In Bolivia, struggles for quotas of power and for eventual candidacies in 2025 have confronted President Luis Arce and his mentor, former president Evo Morales, in a crisis situation in the ruling party that to a certain extent resembles the one that the government has in Argentina. President Alberto Fernández and also the one who anointed him as a candidate, Vice President Cristina Kirchner.
Thus, in recent months, Arce’s management has received increasingly acid criticism from Morales, as is the case with CFK and Fernández in Argentina, a situation that is also replicated in the voices of leaders of the Movement Towards Socialism (MAS), the sector of Evo Morales, who are hardening positions to question Arce’s actions.
The truth is that after a first stage in which they shared photos or acts of government, Arce and Morales no longer appear together. “It is a glassy relationship that has been breaking down, not completely, but that has begun to generate obvious distances”he told AFP Daniel ValverdeProfessor of Political Science at the state University Mayor Gabriel René Moreno.
Juan Cristóbal Soruco, in Fontevecchia Mode: “Evo Morales can’t stand not being in power, he is willing to sacrifice everything”
For its part, charles lamba professor of Political Science at the state Universidad Mayor de San Andrés, considered that in recent times the relationship between Morales and his dolphin, a 58-year-old economist, “There has been tension, because different criteria began to be noticed.”
Also Charles Bortha former parliamentarian and political analyst, estimated that relations at the top of the ruling party “are showing sharp edges and tensions.”
Arce, who was Morales’ finance minister, won the October 2020 elections with 55% of the vote, enjoying the strong support of the former president.
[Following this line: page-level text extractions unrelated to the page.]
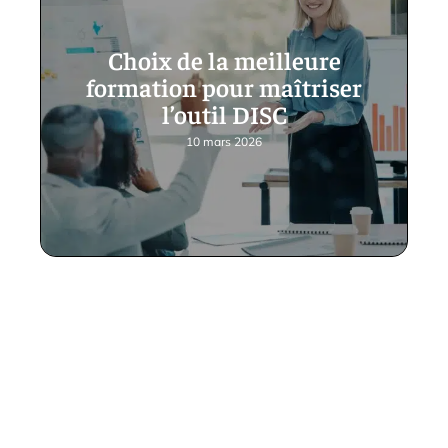
Choix de la meilleure
formation pour maîtriser
l’outil DISC
10 mars 2026
Contact
Mentions Légales
Sitemap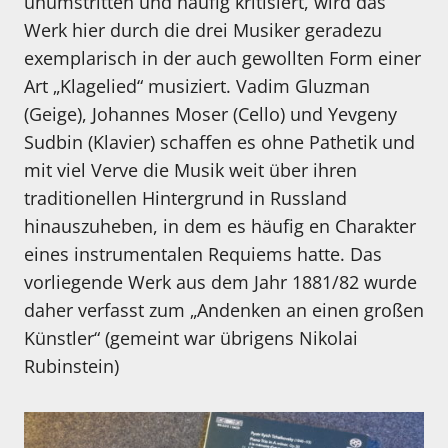
unumstritten und häufig kritisiert, wird das
Werk hier durch die drei Musiker geradezu
exemplarisch in der auch gewollten Form einer
Art „Klagelied“ musiziert. Vadim Gluzman
(Geige), Johannes Moser (Cello) und Yevgeny
Sudbin (Klavier) schaffen es ohne Pathetik und
mit viel Verve die Musik weit über ihren
traditionellen Hintergrund in Russland
hinauszuheben, in dem es häufig en Charakter
eines instrumentalen Requiems hatte. Das
vorliegende Werk aus dem Jahr 1881/82 wurde
daher verfasst zum „Andenken an einen großen
Künstler“ (gemeint war übrigens Nikolai
Rubinstein)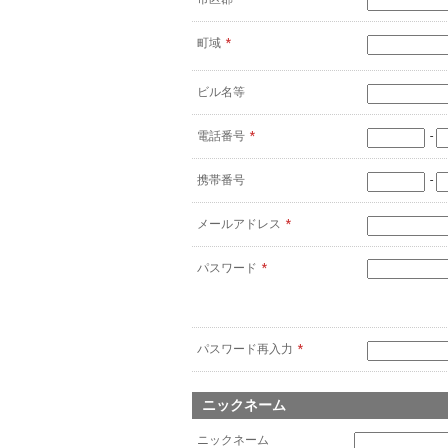
町域
*
ビル名等
電話番号
*
-
携帯番号
-
メールアドレス
*
パスワード
*
パスワード再入力
*
ニックネーム
ニックネーム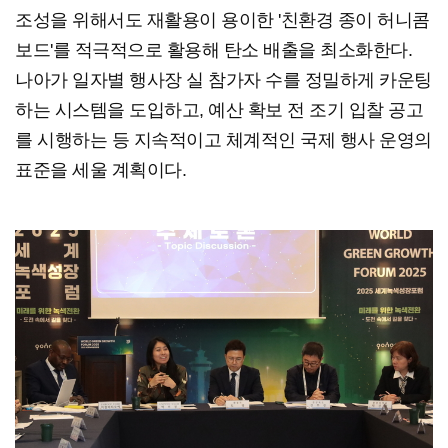
조성을 위해서도 재활용이 용이한 '친환경 종이 허니콤
보드'를 적극적으로 활용해 탄소 배출을 최소화한다.
나아가 일자별 행사장 실 참가자 수를 정밀하게 카운팅
하는 시스템을 도입하고, 예산 확보 전 조기 입찰 공고
를 시행하는 등 지속적이고 체계적인 국제 행사 운영의
표준을 세울 계획이다.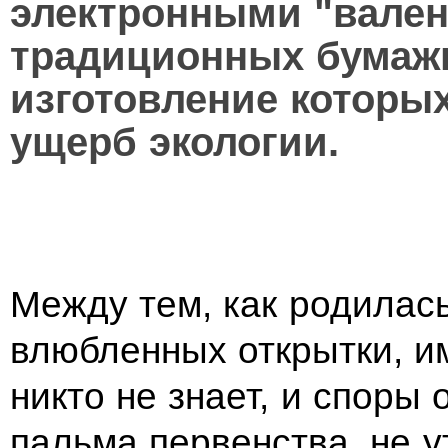
электронными "вален
традиционных бумаж
изготовление которы
ущерб экологии.
Между тем, как родилас
влюбленных открытки, и
никто не знает, и споры
пальма первенства, не у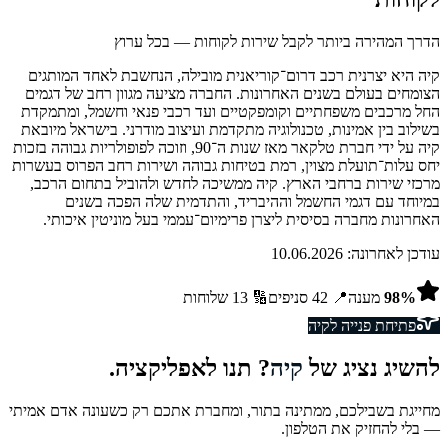
הדרך המהירה ביותר לקבל שירות לקוחות — בכל ערוץ
קיה היא יצרנית רכב דרום־קוריאנית מובילה, הנחשבת לאחד המותגים
הצומחים בעולם בשנים האחרונות. החברה מציעה מגוון רחב של דגמים
החל מרכבים משפחתיים וקומפקטיים ועד רכבי פנאי וחשמל, ומתמקדת
בשילוב בין אמינות, טכנולוגיה מתקדמת ועיצוב מודרני. בישראל מיובאת
קיה על ידי חברת טלקאר מאז שנות ה־90, וזוכה לפופולריות גבוהה בזכות
יחס עלות־תועלת מצוין, רמת בטיחות גבוהה ושירות רחב הפרוס בעשרות
מרכזי שירות ברחבי הארץ. קיה ממשיכה לחדש ולהוביל בתחום הרכב,
במיוחד עם דגמי החשמל וההיבריד, והתדמית שלה הפכה בשנים
האחרונות מחברה בסיסית ליצרן פרימיום־עממי בעל מוניטין איכותי.
עודכן לאחרונה:
10.06.2026
%
98
מענה
📍
42
סניפים
🔢
13
שלוחות
פתיחת פנייה ל
קיה
להשיג נציג של
קיה
? תנו לאפליקציה.
מחייגת בשבילכם, ממתינה בתור, ומחברת אתכם רק כשעונה אדם אמיתי
— בלי להחזיק את הטלפון.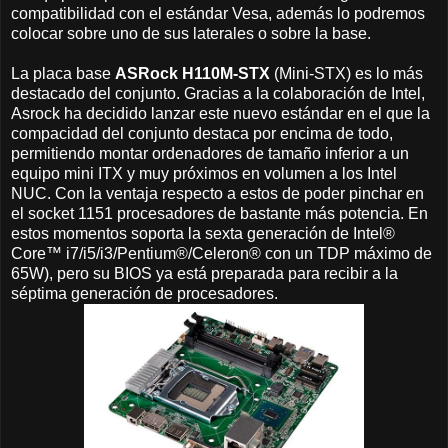
compatibilidad con el estándar Vesa, además lo podremos
colocar sobre uno de sus laterales o sobre la base.
La placa base
ASRock H110M-STX
(Mini-STX) es lo más
destacado del conjunto. Gracias a la colaboración de Intel,
Asrock ha decidido lanzar este nuevo estándar en el que la
compacidad del conjunto destaca por encima de todo,
permitiendo montar ordenadores de tamaño inferior a un
equipo mini ITX y muy próximos en volumen a los Intel
NUC. Con la ventaja respecto a estos de poder pinchar en
el socket 1151 procesadores de bastante más potencia. En
estos momentos soporta la sexta generación de Intel®
Core™ i7/i5/i3/Pentium®/Celeron® con un TDP máximo de
65W), pero su BIOS ya está preparada para recibir a la
séptima generación de procesadores.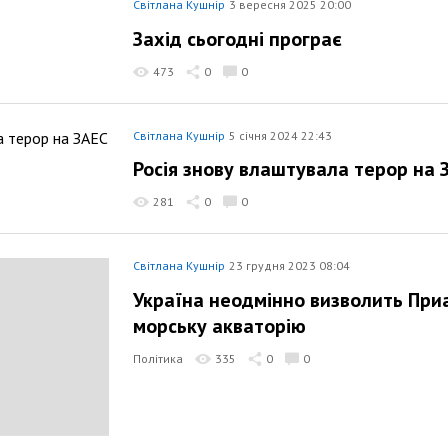
Світлана Кушнір
3 вересня 2025 20:00
Захід сьогодні програє
473
0
0
Світлана Кушнір
5 січня 2024 22:43
Росія знову влаштувала терор на 
281
0
0
Світлана Кушнір
23 грудня 2023 08:04
Україна неодмінно визволить Приа
морську акваторію
Політика
335
0
0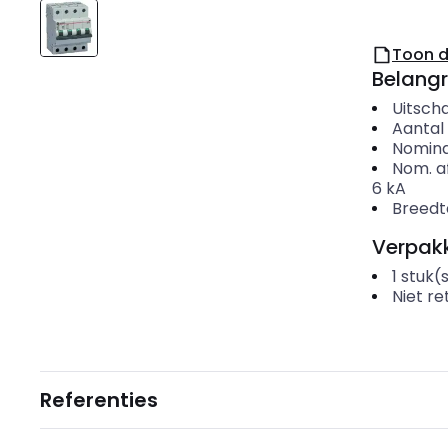
Toon 
Belangr
Uitscha
Aantal 
Nomina
Nom. a
6
kA
Breedt
Verpakk
1
stuk(
Niet r
Referenties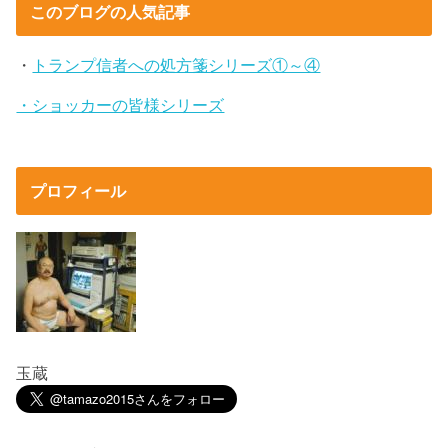
このブログの人気記事
・
トランプ信者への処方箋シリーズ①～④
・ショッカーの皆様シリーズ
プロフィール
玉蔵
Morales had previously lowered his thumb to the pre-candidate and now Vice President David Choquehuanca.
The MAS was then recovering from the harsh setback suffered a year earlier, when a social upheaval led to the resignation of Morales, who aspired to govern until 2025, but the opposition denounced that he frauded the elections, encouraging a large-scale revolt that ended with the then president resigning and finally in Argentina.
The three currents of government
Public divergences have emerged in the Bolivian government since Morales demanded a change of ministers at the end of 2021, a demand joined by other MAS leaders. Something similar to what happened in Argentina, when Cristina Kirchner denounced that there were “officials who don’t work” and plunged Alberto Fernández’s management into her first great crisis. In Argentina some names were changed, but in Bolivia, Arce ignored Morales’ requests, without altering his cabinet.
The arrest in February of the former anti-drug chief Maximilian Davila, strongly criticized by the United States, which offered up to five million dollars for information that would allow his conviction, sparked a new controversy.
Morales then insinuated that the US anti-drug agency, DEA, which he expelled from Bolivia in 2008, would be acting again in the country and counting on some kind of government cooperation.
Evo Morales denounced “police cover-up” of drug trafficking and shook the government of Luis Arce
Last April, the pro-government peasant unions summoned Arce, Morales and Choquehuanca to a meeting to smooth things over. The only one absent from the meeting was Morales, who argued that he did not receive an official invitation. Those and other skirmishes have been public.
“The real background is the presidential nomination” for the 2025 elections, says Cordero.
Although the elections are more than three years away, in the political environment it is felt that both Morales and Arce aspire to be candidates in 2025. It is even speculated that they could face each other at the polls, if they do not overcome their differences.
A survey published in April by the newspaper Página Siete indicates that when asked who should be a candidate for the MAS, 17.3% voted for Morales, 15.7% for the president of the Senate, Andrónico Rodríguez, and 14% by Arce.
However, the leader of the ruling bloc in the Chamber of Deputies, Gualberto Arispe, said this week that Arce announced in an internal meeting that he has “no intention” of seeking re-election. “Basically, what happens between Arce and Morales is that there is a dispute over control of government decisions and also over spaces within the government,” Valverde said. For Borth, in the ruling party there are “three clear currents: that of Arce, that of Morales and that of Choquehuanca”.
Ecuadorian style?
Borth believes that in Bolivia there can be a case similar to the serious crisis experienced in Ecuador before the triumph of Guillermo Lasso, where once elected president, in 2017, Lenín Moreno broke with his mentor Rafael Correa (2007-2017), who was vice president. What happened in Ecuador “in fact is being repeated” in Bolivia with the particularities of each country, says the analyst.
Valverde affirms that the Ecuadorian case is particular, since there was an ideological shift of Moreno from the left to the right. Cordero sees the premature side of him assuming what can happen in the 2025 elections, since he estimates that the leaders of the ruling party “are going to try to avoid those mistakes and divide.” Álvaro García Linera, former vice president of Morales, called in March to avoid “a popular fragmentation” in the next elections.